Up until the time we moved to the woods, I wasn’t sure who I was. I was stuck in a job I hated. I wrote in secret, ashamed. I saw friends moving into adulthood, while I waited for something.
The first time we looked at the property I knew it was a place I was meant to be the rest of my life. I’ve come to realize over the years that it wasn’t so much that particular piece of land as it was place. Woods. Mountains.
That first summer I was there by myself during the week. I’d sit out on the rough deck in the warmth, eating lunch, with the sounds of a creek and wind in trees. And nothing else. Even though I was only a mile and a half from a tiny town, I was alone.
Life became kerosene lanterns, hauling water, building a water wheel for electricity, cutting firewood for heat. I’ve told stories about that before here. But the thing is, I’d found who I was. What I loved. The land I needed to belong to in order to write.

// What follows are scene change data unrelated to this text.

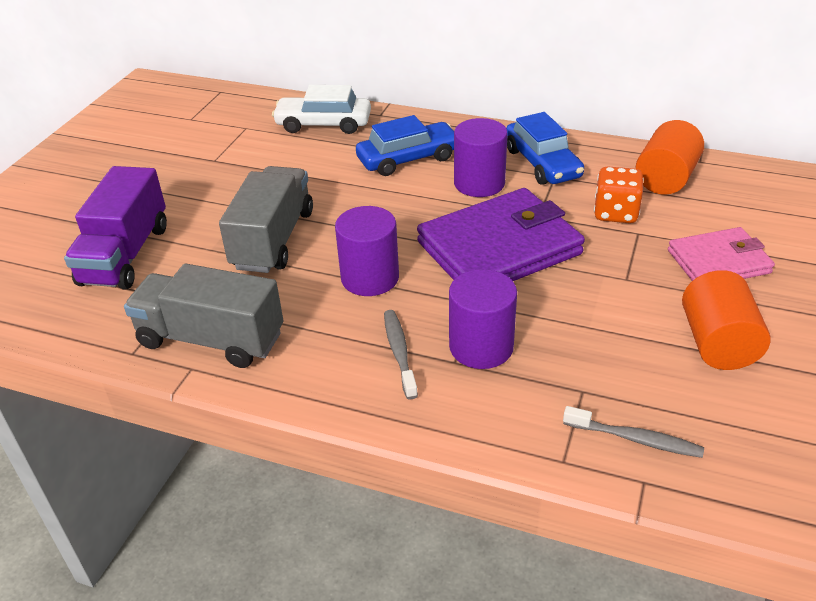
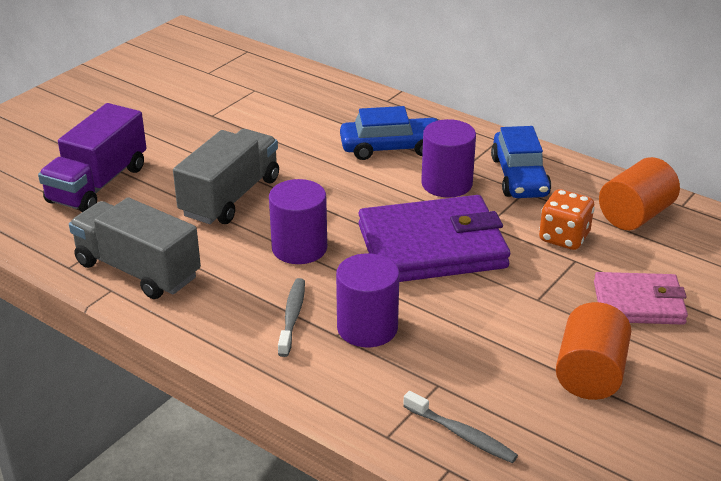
camera: 15 degrees right, 5 degrees down
white car [272,85,371,134] -> none

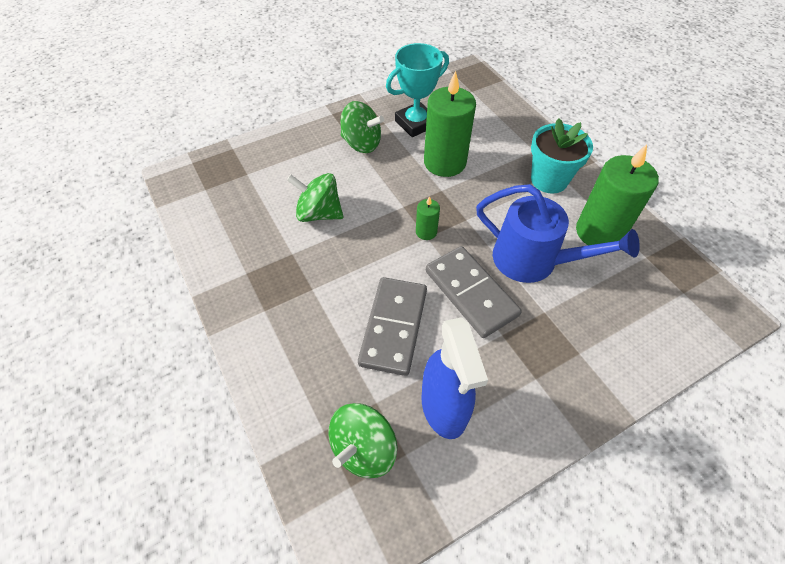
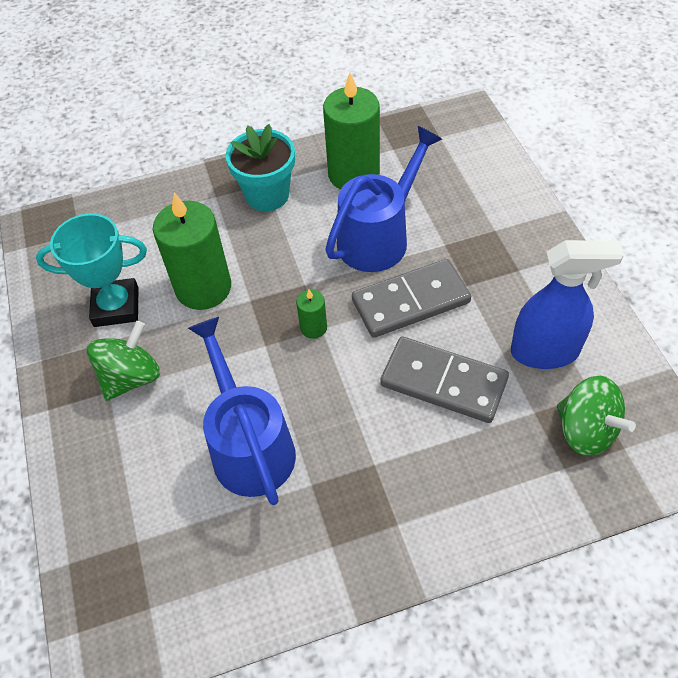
camera: 75 degrees left, 0 degrees up
green spinning top [287,173,343,222] -> blue watering can [188,317,296,505]
turquoise trophy [386,43,449,137] -> turquoise trophy turned 75 degrees counterclockwise [36,213,147,327]

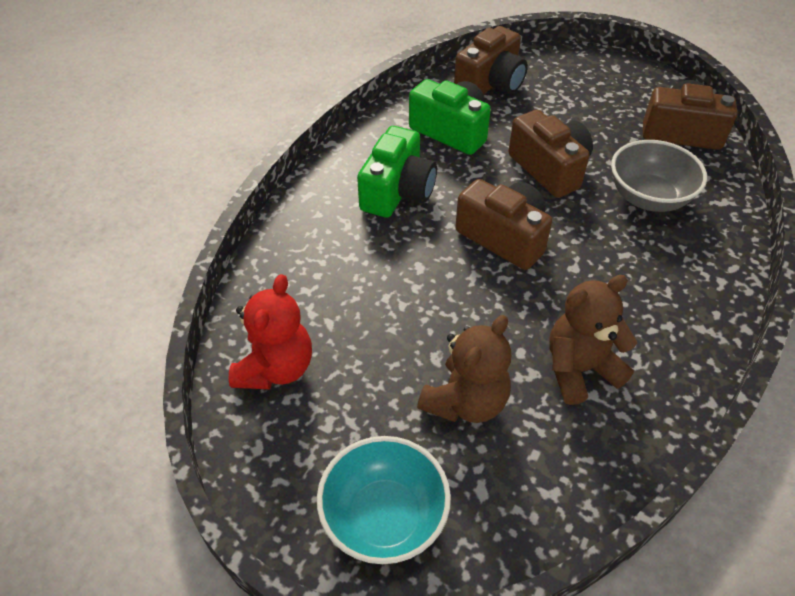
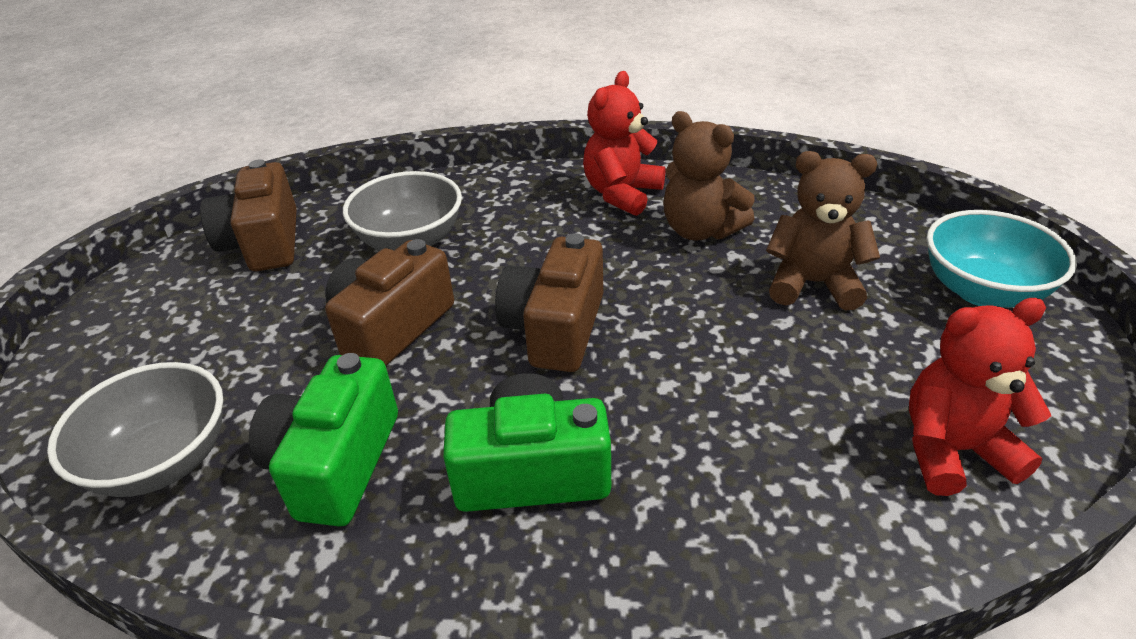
camera: 115 degrees left, 10 degrees down
brown camera [454,26,528,94] -> grey bowl [47,362,223,497]
none -> red teddy bear [583,71,665,216]

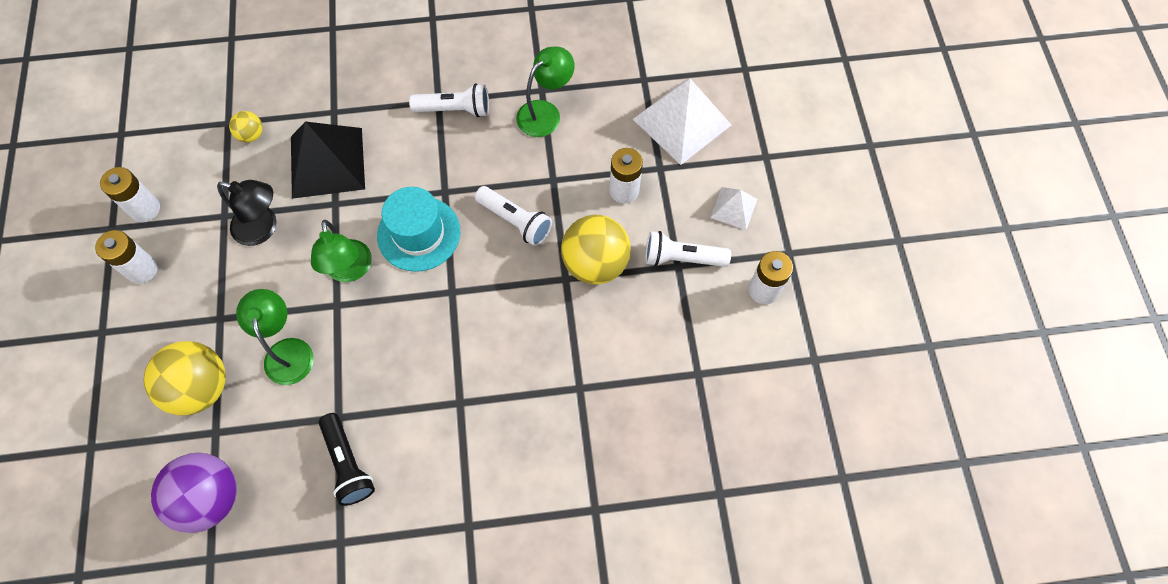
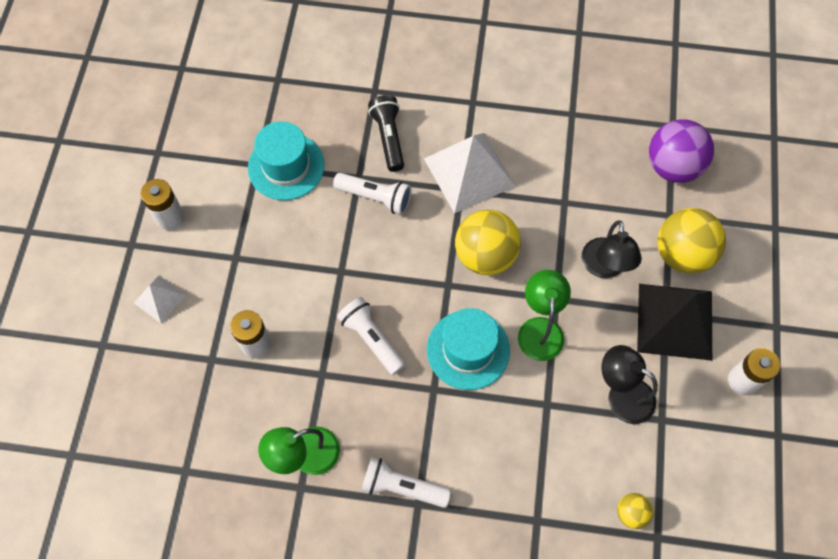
camera: 165 degrees left, 0 degrees up
white battery [100,167,160,222] -> none
green lamp [236,289,314,385] -> black lamp [582,220,642,278]
black pyramid [291,121,365,199] -> black pyramid moved to [637,284,712,361]
black flashlight [319,413,375,506] -> black flashlight moved to [368,95,404,172]
yellow ball [561,215,631,284] -> yellow ball moved to [455,210,521,275]
white pyramid [633,79,731,165] -> white pyramid moved to [424,133,516,214]
white flashlight [645,231,731,267] -> white flashlight moved to [333,173,411,215]
none -> turquoise hat [248,121,325,200]

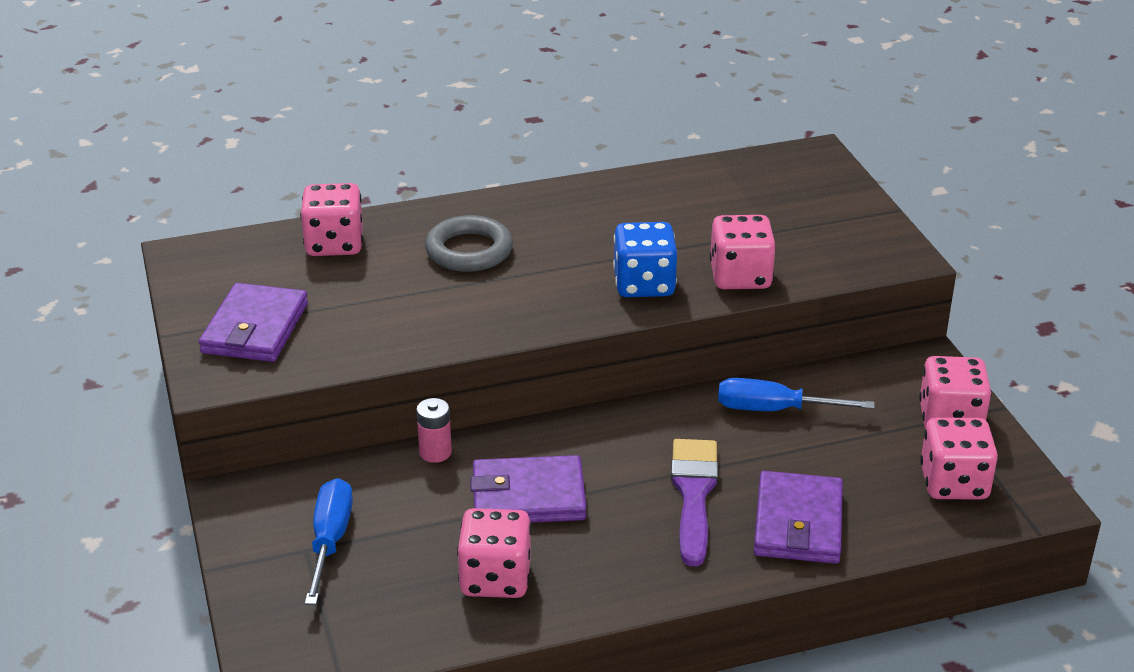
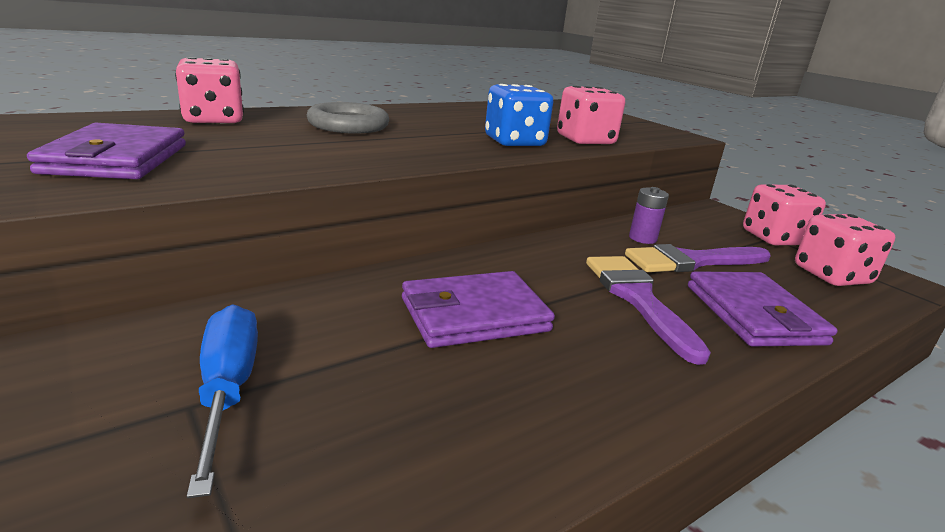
camera: 20 degrees left, 10 degrees down
pink battery [416,398,452,463] -> none
pink dice [457,508,531,598] -> none
blue screwdriver [718,378,875,411] -> purple battery [629,187,669,244]
none -> purple brush [625,244,771,272]

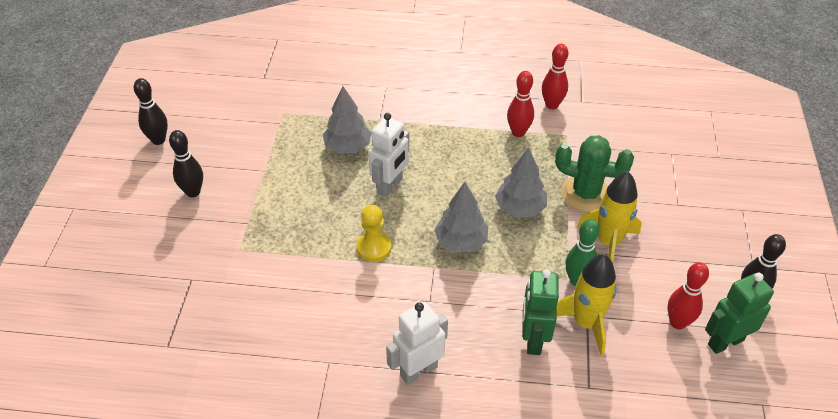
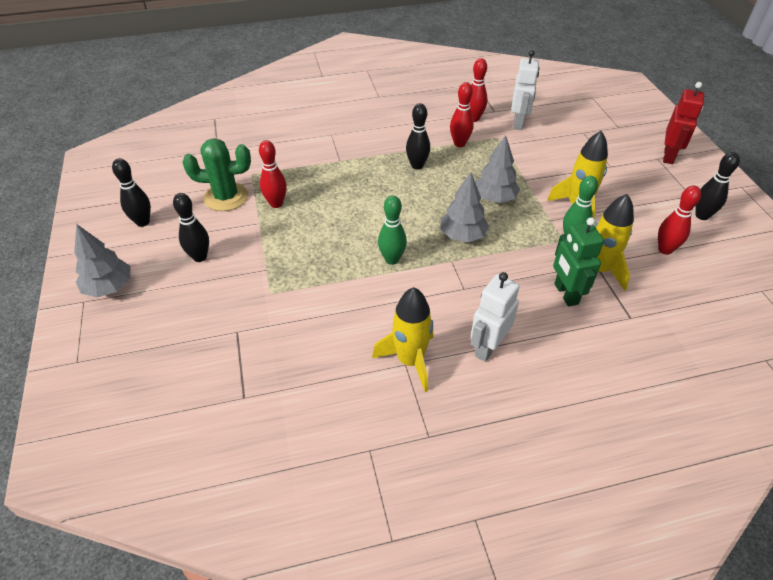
camera: 20 degrees left, 0 degrees up
grey tree [323,86,372,153] -> grey tree moved to [74,224,131,297]
yellow pawn [357,205,391,262] -> green bowling pin [378,195,407,265]
white robot [368,113,409,197] -> white robot moved to [511,50,539,130]
green cactus [555,135,634,212] -> green cactus moved to [182,138,251,211]
green robot [705,273,774,354] -> none
none -> red bowling pin [259,140,287,208]
none -> yellow rocket [372,287,434,392]
none -> black bowling pin [406,103,430,170]
none -> red robot [663,82,704,164]

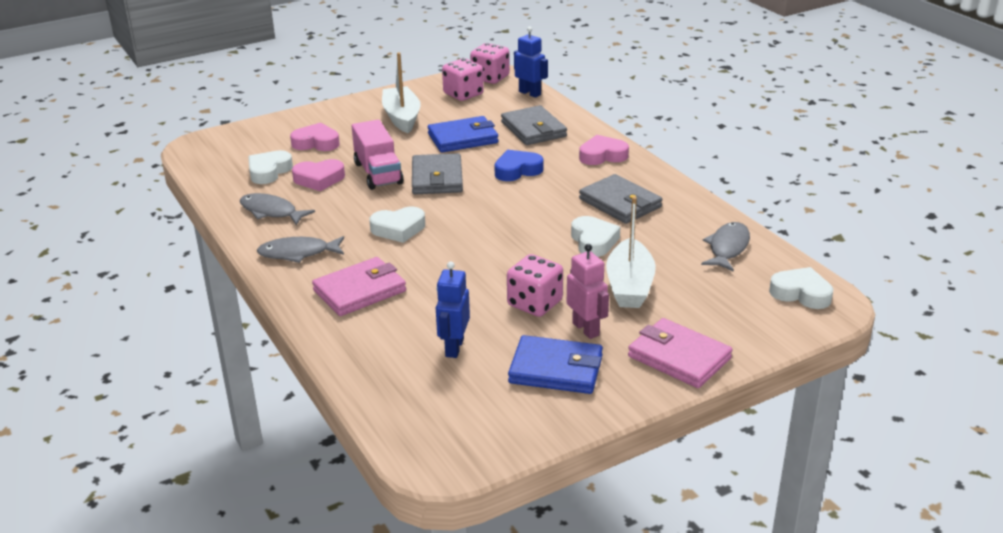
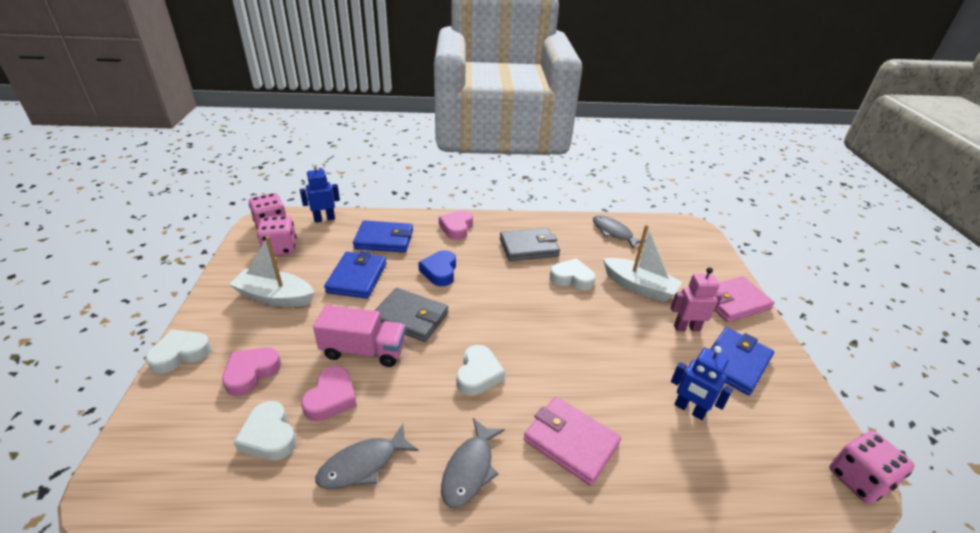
camera: 65 degrees left, 5 degrees up
pink wallet [312,257,406,316] -> pink wallet turned 45 degrees counterclockwise [524,397,621,486]
grey wallet [501,105,567,145] -> blue wallet [353,220,413,253]
pink dice [507,254,563,317] -> pink dice moved to [829,431,915,504]
white heart [769,267,833,309] -> white heart moved to [145,329,211,374]

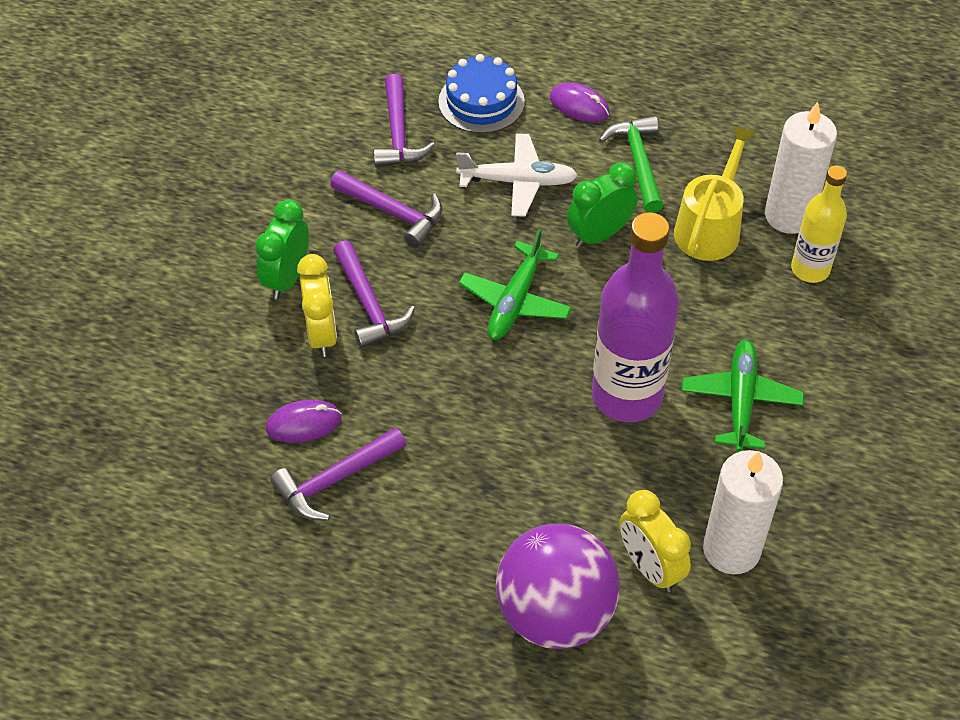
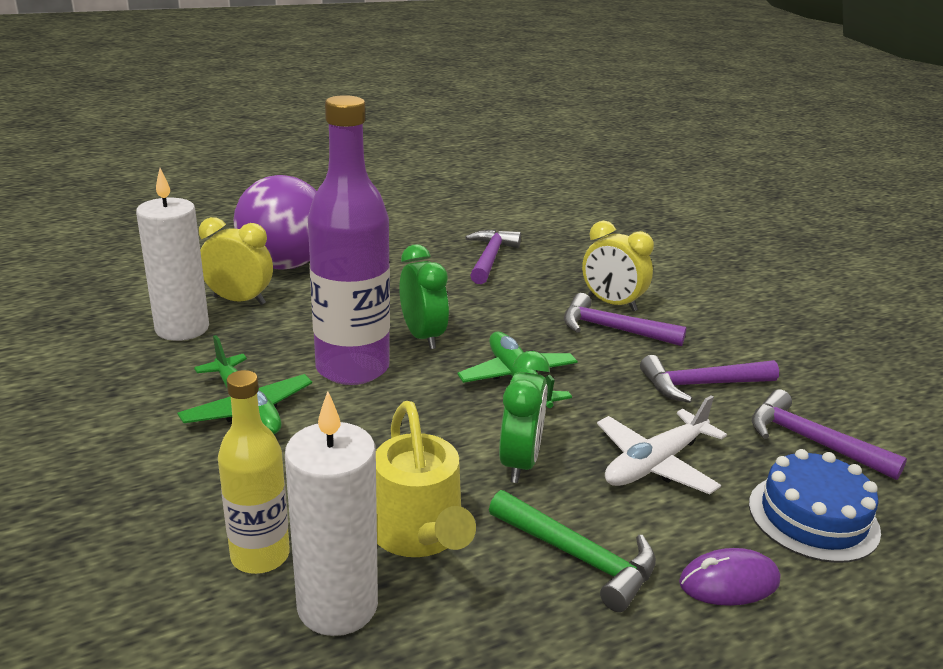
camera: 135 degrees right, 25 degrees down
green clock [255,199,309,299] -> green clock moved to [399,244,449,349]
purple mouse [266,400,342,443] -> none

Now I live in a community of about twenty-five people. Small, but with houses around me. Still with woods and mountains, but with electricity from a switch, not a wheel.
So I could live on that acreage up there on the forest service road. I’ve lived like that before. I’d have bear encounters again. I’d hear cougars again. I could wander free, picking salmonberries and huckleberries. And my husband could cut firewood and build me a big pantry for all the canning. I’m already spoiled; I know that would continue.
This new dream continues as my mind races. I think of the friend I love who just lost her son. She’s the kind of woman who would strap on a backpack and snowshoe in to that place in a heartbeat. We’d sit by the fire and tell stories. Or we’d go out into the deep dark night and watch shooting stars and let the silence fill our souls until healing began.
Seeing that place for sale brought back not just memories, but that strong need to be away from pavement.
I’ve had a lunch date with friends planned for a month now. We get together regularly, at a casino about an hour and a half away from me. We go for the buffet because we can sit and visit as long as we want. When we feel brave, we might end the day by putting money in a slot machine on our way out.
I told my husband this evening I was going to go and win a million dollars and buy that place and move us up there.
He doesn’t think a twenty-dollar bill in a penny machine will do the trick.
But hey. A girl can dream.
And in the meantime, I think I’ll go for a walk in the woods.